放射能除染対策のない県の補正予算は問題

20111019Radio


10月18日、9月定例議会が閉会となりました。東日本大震災の復旧・復興支援を中心とした補正予算約236億円が組まれました。この一般会計補正予算には次の点をあげ会派(市民ネット・社民・無所属)として反対をしました。


一つには、南房パラダイスの指定管理者を8月末で取り消し、県の直営管理とし、9月から来年3月末までの随意契約1億6千万円が計上された問題です。すでに指定管理者であったオーシャンヴェール館山への委託が決まっているものです。
県は、今回の震災、そして観光への風評被害は想定外の事態であり、緊急避難的措置としていますが、南房パラダイスの収支状況は5年連続赤字であり、入場者も減少の一途をたどっています。
大震災を理由に指定管理者としての責務を放棄したものと言わざるを得ません。公の施設の設置目的や管理運営のあり方そのものを根本的に見直すべきです。指定管理者と県の責任範囲を曖昧にしたまま幕引きを行うことは許せません。

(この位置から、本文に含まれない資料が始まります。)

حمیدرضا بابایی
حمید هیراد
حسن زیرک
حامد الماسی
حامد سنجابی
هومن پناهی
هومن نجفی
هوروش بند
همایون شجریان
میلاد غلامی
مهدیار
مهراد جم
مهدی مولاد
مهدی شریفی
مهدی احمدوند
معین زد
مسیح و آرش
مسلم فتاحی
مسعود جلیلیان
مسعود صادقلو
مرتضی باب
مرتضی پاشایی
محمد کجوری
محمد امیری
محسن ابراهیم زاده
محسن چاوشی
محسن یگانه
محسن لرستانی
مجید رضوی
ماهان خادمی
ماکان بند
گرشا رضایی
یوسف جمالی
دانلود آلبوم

二つには、補正予算における放射能対策として、モニタリングポスト6カ所の設置、放射性物質分析装置整備、牛肉の放射性物質検査体制強化など、合わせて1 億4,187万9千円、1%にも満たない内容です。これらはすべて国からの委託事業や補助事業であり、県独自の対応施策はありません。放射線量の高い 「ホットスポット」といわれている東葛地域をはじめ、多くの市が県に対し、放射能測定体制や除染対策、食品の安全確保、焼却灰や上下水道の汚泥処理などに ついて要望を出しています。放射能汚染に対して向き合う県の姿勢が全く見えない補正予算です。
県民の命と健康、とりわけ子どもたちを守るため、県は国からの指示待ちの姿勢を続けるのではなく、県自らが、放射能に対して向き合い、できるかぎりの対策に取り組むべきです。